## What you are asked to do:
Give the data again exactly, from its opening line through the line in which "Mass assignment: enviar campos" appears.

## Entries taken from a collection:
......
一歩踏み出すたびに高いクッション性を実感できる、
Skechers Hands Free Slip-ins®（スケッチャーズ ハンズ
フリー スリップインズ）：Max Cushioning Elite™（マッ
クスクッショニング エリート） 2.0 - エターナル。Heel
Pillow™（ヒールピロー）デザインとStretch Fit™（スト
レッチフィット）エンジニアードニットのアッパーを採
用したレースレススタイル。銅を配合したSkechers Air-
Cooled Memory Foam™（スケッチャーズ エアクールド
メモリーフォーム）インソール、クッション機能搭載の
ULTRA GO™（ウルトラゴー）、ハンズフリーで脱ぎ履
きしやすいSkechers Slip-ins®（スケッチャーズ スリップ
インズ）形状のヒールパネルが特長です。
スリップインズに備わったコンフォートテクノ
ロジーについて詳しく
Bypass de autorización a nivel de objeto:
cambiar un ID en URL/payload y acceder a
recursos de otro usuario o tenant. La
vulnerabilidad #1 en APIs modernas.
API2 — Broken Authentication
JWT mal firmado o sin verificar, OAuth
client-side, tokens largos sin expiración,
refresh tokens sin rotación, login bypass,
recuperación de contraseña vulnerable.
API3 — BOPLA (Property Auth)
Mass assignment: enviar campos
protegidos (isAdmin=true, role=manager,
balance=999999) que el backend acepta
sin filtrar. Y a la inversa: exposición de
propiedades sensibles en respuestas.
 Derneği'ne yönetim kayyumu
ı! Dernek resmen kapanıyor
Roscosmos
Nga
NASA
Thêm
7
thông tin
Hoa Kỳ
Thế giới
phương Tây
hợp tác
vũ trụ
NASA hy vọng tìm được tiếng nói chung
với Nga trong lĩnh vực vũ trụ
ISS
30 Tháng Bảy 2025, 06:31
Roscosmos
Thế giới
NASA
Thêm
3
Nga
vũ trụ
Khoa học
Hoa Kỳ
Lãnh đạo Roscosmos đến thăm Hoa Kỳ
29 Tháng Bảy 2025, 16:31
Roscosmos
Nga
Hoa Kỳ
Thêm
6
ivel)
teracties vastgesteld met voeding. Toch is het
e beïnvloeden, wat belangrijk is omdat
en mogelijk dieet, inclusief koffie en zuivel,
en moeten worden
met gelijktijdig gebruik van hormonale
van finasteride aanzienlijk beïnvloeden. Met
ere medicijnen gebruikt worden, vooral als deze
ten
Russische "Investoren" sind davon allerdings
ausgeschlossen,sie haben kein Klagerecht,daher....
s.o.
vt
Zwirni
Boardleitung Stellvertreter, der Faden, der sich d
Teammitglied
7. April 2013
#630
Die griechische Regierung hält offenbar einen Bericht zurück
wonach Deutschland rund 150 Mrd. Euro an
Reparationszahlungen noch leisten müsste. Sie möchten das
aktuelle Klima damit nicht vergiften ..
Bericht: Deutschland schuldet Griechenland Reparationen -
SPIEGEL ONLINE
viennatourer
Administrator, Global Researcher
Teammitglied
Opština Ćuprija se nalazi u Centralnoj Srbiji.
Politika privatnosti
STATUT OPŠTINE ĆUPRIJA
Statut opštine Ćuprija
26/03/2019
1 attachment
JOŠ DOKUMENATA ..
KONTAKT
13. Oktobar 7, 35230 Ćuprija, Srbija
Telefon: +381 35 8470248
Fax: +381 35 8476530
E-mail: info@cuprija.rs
......
## Exercise response:
一歩踏み出すたびに高いクッション性を実感できる、
Skechers Hands Free Slip-ins®（スケッチャーズ ハンズ
フリー スリップインズ）：Max Cushioning Elite™（マッ
クスクッショニング エリート） 2.0 - エターナル。Heel
Pillow™（ヒールピロー）デザインとStretch Fit™（スト
レッチフィット）エンジニアードニットのアッパーを採
用したレースレススタイル。銅を配合したSkechers Air-
Cooled Memory Foam™（スケッチャーズ エアクールド
メモリーフォーム）インソール、クッション機能搭載の
ULTRA GO™（ウルトラゴー）、ハンズフリーで脱ぎ履
きしやすいSkechers Slip-ins®（スケッチャーズ スリップ
インズ）形状のヒールパネルが特長です。
スリップインズに備わったコンフォートテクノ
ロジーについて詳しく
Bypass de autorización a nivel de objeto:
cambiar un ID en URL/payload y acceder a
recursos de otro usuario o tenant. La
vulnerabilidad #1 en APIs modernas.
API2 — Broken Authentication
JWT mal firmado o sin verificar, OAuth
client-side, tokens largos sin expiración,
refresh tokens sin rotación, login bypass,
recuperación de contraseña vulnerable.
API3 — BOPLA (Property Auth)
Mass assignment: enviar campos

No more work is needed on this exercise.